### STUDY TEXT
Section 4.1: Antenna Types #

Imagine you’re at a party, trying to talk to a friend across a noisy room. You might cup your hands around your mouth to direct your voice, or turn your ear towards your friend to hear better. Antennas work similarly - they help direct radio energy where you want it to go and pick up signals you want to hear.

There are many different types of antennas, each with its own advantages and disadvantages. Some take more space, some are directional, some have more gain. The trick is to find the antenna that works best for your situation – and most hams end up with several different antennas for various purposes.

Let’s Define a Term: You may have come across the term “Antenna system” – the Antenna System includes everything that is used by the transceiver as part of the antenna, such as the feed line and the antenna itself.

Essential Antenna Concepts #

We are going to cover a lot of information in this section which you don’t strictly need to know to pass your license exam – some readers may choose to skim and focus on the questions, then come back later when the information feels more relevant, and that’s okay!

Key Information:

• Antenna gain is the increase in signal strength in a specified direction compared to a reference antenna
• Shortening an antenna increases its resonant frequency

When we talk about antenna gain, think of it like changing from a regular light bulb to a spotlight - you get a brighter beam in one direction, but less light in others. Gain is typically measured in:

• dBi (decibels relative to an isotropic radiator)

### RECORD SET
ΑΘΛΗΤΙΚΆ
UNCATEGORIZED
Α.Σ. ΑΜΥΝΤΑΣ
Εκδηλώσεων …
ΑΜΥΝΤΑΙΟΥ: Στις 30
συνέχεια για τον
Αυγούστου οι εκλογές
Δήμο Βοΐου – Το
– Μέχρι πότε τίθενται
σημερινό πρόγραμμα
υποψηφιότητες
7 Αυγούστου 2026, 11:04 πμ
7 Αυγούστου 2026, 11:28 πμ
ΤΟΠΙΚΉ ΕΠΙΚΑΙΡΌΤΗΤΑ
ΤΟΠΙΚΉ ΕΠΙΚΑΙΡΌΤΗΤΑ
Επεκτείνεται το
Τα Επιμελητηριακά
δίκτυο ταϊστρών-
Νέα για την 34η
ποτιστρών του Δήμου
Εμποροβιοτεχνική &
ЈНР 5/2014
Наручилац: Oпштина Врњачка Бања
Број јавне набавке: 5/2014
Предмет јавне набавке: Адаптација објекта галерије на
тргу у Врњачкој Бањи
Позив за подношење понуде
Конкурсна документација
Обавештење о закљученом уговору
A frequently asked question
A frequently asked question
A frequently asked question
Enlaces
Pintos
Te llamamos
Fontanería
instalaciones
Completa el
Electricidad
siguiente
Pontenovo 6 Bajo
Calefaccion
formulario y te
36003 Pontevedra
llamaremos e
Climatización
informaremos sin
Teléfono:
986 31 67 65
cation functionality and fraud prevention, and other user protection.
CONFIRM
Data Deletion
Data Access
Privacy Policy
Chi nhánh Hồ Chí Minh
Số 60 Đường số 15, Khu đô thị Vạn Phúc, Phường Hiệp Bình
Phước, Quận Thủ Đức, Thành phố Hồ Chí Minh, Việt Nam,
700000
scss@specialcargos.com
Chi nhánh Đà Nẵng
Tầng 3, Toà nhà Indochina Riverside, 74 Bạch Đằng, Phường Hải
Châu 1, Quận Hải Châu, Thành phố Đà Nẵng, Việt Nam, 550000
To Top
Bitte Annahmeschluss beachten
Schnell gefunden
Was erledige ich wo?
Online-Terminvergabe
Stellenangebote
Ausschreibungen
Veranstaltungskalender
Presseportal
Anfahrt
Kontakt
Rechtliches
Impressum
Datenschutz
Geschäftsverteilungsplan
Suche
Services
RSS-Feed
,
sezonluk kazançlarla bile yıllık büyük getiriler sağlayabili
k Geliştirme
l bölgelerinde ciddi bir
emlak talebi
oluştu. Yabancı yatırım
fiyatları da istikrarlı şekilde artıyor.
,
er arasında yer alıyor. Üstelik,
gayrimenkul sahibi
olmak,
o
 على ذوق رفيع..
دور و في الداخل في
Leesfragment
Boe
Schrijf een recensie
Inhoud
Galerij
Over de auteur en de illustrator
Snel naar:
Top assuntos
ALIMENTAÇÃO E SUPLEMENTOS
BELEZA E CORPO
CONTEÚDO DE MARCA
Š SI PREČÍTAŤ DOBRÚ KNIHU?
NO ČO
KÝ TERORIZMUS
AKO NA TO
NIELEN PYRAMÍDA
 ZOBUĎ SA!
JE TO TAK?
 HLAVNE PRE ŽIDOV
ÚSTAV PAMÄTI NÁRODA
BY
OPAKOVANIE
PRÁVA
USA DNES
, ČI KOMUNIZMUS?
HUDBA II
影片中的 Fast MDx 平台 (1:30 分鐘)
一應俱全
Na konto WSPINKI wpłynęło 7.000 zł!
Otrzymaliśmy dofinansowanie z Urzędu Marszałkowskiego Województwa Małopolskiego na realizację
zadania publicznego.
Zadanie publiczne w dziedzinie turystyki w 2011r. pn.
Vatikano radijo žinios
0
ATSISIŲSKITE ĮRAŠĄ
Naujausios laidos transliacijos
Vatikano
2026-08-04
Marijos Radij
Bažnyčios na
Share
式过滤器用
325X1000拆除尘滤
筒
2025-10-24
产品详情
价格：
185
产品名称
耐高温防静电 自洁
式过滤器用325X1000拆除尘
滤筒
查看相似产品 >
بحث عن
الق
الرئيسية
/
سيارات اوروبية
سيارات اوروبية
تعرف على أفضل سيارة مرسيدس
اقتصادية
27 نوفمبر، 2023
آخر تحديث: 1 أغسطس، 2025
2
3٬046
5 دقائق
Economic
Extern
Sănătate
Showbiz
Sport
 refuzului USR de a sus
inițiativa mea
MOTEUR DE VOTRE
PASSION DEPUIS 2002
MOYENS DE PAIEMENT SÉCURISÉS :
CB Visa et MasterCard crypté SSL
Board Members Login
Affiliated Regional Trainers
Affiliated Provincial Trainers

### TO DO
**1.** Transcribe the antenna section in full.
**2.** Reproduce the listing word for word from its first line through the line containing "Νέα για την 34η", including that line.
The antenna section and the listing are independent of each other.

### SOLUTION SET
**1.**
Section 4.1: Antenna Types #

Imagine you’re at a party, trying to talk to a friend across a noisy room. You might cup your hands around your mouth to direct your voice, or turn your ear towards your friend to hear better. Antennas work similarly - they help direct radio energy where you want it to go and pick up signals you want to hear.

There are many different types of antennas, each with its own advantages and disadvantages. Some take more space, some are directional, some have more gain. The trick is to find the antenna that works best for your situation – and most hams end up with several different antennas for various purposes.

Let’s Define a Term: You may have come across the term “Antenna system” – the Antenna System includes everything that is used by the transceiver as part of the antenna, such as the feed line and the antenna itself.

Essential Antenna Concepts #

We are going to cover a lot of information in this section which you don’t strictly need to know to pass your license exam – some readers may choose to skim and focus on the questions, then come back later when the information feels more relevant, and that’s okay!

Key Information:

• Antenna gain is the increase in signal strength in a specified direction compared to a reference antenna
• Shortening an antenna increases its resonant frequency

When we talk about antenna gain, think of it like changing from a regular light bulb to a spotlight - you get a brighter beam in one direction, but less light in others. Gain is typically measured in:

• dBi (decibels relative to an isotropic radiator)

**2.**
ΑΘΛΗΤΙΚΆ
UNCATEGORIZED
Α.Σ. ΑΜΥΝΤΑΣ
Εκδηλώσεων …
ΑΜΥΝΤΑΙΟΥ: Στις 30
συνέχεια για τον
Αυγούστου οι εκλογές
Δήμο Βοΐου – Το
– Μέχρι πότε τίθενται
σημερινό πρόγραμμα
υποψηφιότητες
7 Αυγούστου 2026, 11:04 πμ
7 Αυγούστου 2026, 11:28 πμ
ΤΟΠΙΚΉ ΕΠΙΚΑΙΡΌΤΗΤΑ
ΤΟΠΙΚΉ ΕΠΙΚΑΙΡΌΤΗΤΑ
Επεκτείνεται το
Τα Επιμελητηριακά
δίκτυο ταϊστρών-
Νέα για την 34η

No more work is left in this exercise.